Believe it or not, you can easily turn all of your gaming attention to your mobile device. While consoles still provide an exceptional experience in terms of selection and performance, mobile devices are quickly catching up. The three main systems right now are Android, Apple and Windows. While they can all provide great performance under the right circumstances, they each excel in one specific area.


Android has the largest share of the pot right now in terms of devices, sales and apps. Android currently has the most apps at 2.8 million. It also controls about 50 percent of the market due to its open-source nature. This large selection of apps ensures that you'll always find a new game to play.

Performance can be inconsistent because one device might be awful while another is amazing. This largely depends on how much you're willing to spend and what you individually choose. If you're willing to get a mid-tier device or higher, then you'll see that Android is great at mobile games and emulators.

It's also easy to pair wireless attachments, such as controllers, to your Android device. It doesn't matter if you're playing Final Fantasy 15 or Pokemon Go. Android makes a wonderful system for your various game needs.


Even though Apple has fewer apps than Android, it still has about the same number of games. Apple is great in the mobile gaming department with many great choices from long-term, dedicated developers who know what they are doing. The system suffers in terms of emulator availability. You won't find any emulators in the native Apple App Store. While you can download them to your device through other sources, you either have to jailbreak the device or perform numerous complex steps to install the software.

Performance is very consistent and smooth. That's because every iPhone and iPad is made as a premium device. If you have the money to spend and don't care too much about emulators, then Apple is a great system. You can usually get the same performance from a cheaper Android device, but you may have to do some research to ensure you're getting the right device.

Pairing wireless accessories can be a problem here and there. Most work fine, but some won't pair correctly or work at all. This usually isn't a problem, but it's good to be aware of it before you buy a wireless controller.


Windows is in a murky area when it comes to gaming. The entire line is trailing behind both Android and Apple. At the same time, Windows devices have some unexpected benefits. The biggest problem is that the app marketplace only has about 700,000 apps. Finding newer mobile games might be difficult, but there are a good amount available.

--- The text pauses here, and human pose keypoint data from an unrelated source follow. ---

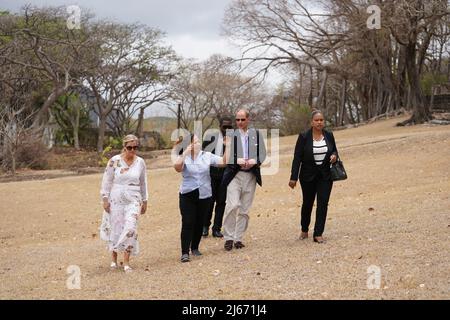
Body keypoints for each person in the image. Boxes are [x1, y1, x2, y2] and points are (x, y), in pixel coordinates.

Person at [173, 134, 230, 262]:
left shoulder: (206, 155)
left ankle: (195, 248)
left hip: (205, 194)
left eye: (198, 142)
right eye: (195, 142)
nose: (198, 144)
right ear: (189, 144)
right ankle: (184, 252)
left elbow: (224, 162)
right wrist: (185, 153)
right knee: (188, 222)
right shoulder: (184, 157)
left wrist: (228, 146)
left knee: (199, 222)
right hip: (187, 194)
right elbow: (177, 168)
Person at [99, 134, 148, 272]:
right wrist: (105, 199)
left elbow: (143, 183)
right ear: (124, 147)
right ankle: (114, 259)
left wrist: (145, 201)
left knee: (131, 228)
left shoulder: (140, 162)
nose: (132, 150)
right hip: (116, 200)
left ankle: (126, 261)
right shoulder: (114, 161)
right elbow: (107, 181)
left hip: (134, 199)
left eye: (135, 147)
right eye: (129, 147)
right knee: (116, 228)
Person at [288, 110, 338, 243]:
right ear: (312, 122)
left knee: (323, 203)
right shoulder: (304, 137)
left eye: (321, 120)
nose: (319, 122)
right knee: (308, 203)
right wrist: (294, 177)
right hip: (307, 176)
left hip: (325, 176)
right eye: (317, 120)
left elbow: (334, 150)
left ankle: (318, 233)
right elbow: (297, 158)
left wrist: (334, 156)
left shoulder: (329, 135)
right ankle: (304, 229)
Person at [222, 109, 266, 251]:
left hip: (251, 176)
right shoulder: (230, 135)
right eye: (237, 120)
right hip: (234, 175)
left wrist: (254, 161)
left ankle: (238, 238)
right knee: (233, 205)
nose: (239, 122)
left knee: (245, 210)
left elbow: (263, 154)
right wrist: (237, 160)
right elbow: (225, 157)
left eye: (242, 119)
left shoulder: (256, 135)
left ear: (248, 119)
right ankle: (228, 237)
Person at [201, 116, 233, 238]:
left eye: (230, 127)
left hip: (225, 174)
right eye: (225, 126)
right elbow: (202, 153)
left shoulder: (234, 139)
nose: (227, 129)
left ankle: (216, 228)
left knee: (221, 202)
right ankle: (205, 226)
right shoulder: (211, 137)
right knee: (210, 201)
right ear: (220, 126)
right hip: (211, 173)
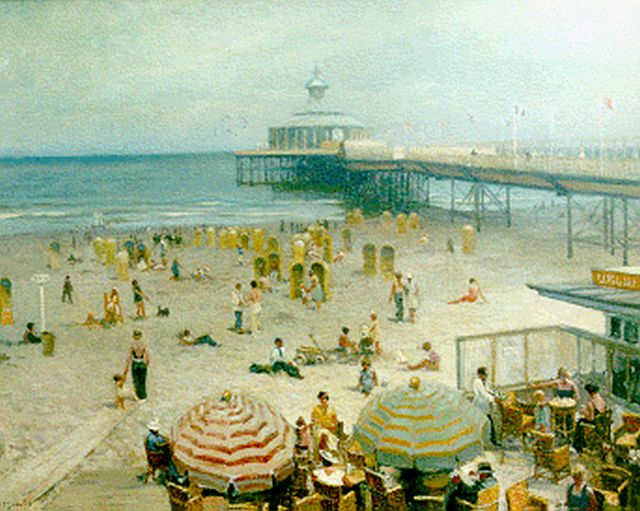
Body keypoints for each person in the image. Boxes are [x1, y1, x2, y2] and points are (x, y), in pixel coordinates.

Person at [573, 383, 606, 454]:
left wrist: (584, 412)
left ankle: (578, 446)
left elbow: (591, 418)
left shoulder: (591, 402)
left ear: (590, 392)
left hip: (595, 423)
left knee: (579, 423)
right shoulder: (601, 400)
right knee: (581, 420)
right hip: (601, 422)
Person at [473, 367, 499, 446]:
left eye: (487, 375)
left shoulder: (484, 382)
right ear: (480, 374)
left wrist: (495, 394)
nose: (486, 377)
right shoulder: (477, 382)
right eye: (485, 375)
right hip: (479, 405)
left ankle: (493, 439)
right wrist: (492, 398)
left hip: (484, 405)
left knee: (490, 422)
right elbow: (482, 393)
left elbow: (488, 390)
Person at [123, 330, 150, 401]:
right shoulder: (143, 344)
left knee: (136, 380)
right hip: (141, 362)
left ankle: (138, 395)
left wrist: (126, 368)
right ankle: (143, 396)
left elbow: (129, 356)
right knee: (142, 380)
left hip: (135, 363)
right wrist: (146, 365)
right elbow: (147, 356)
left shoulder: (132, 345)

These devices tend to have surprisingly high performance ratings, which shouldn't be a surprise since the mobile OS is very similar to the desktop version. It's also simple to get emulators on Windows smartphones. Pairing wireless devices, depending on the device, is typically fairly easy.

Don't be surprised if in the future you're able to play big PC titles through Windows smartphones. The coding is there, it's just that the devices tend to lack the power. If this system stays around, then some day this might be the biggest titan in mobile gaming, but for now it suffers from a small app marketplace.


In general, Android is a little better than Apple, but both stand at the top. Android has more apps and an easier time with wireless accessories, but Apple has more consistent performance. Windows has potential, but the small marketplace and lack of consumer appeal makes this a hard system to root for in terms of mobile gaming.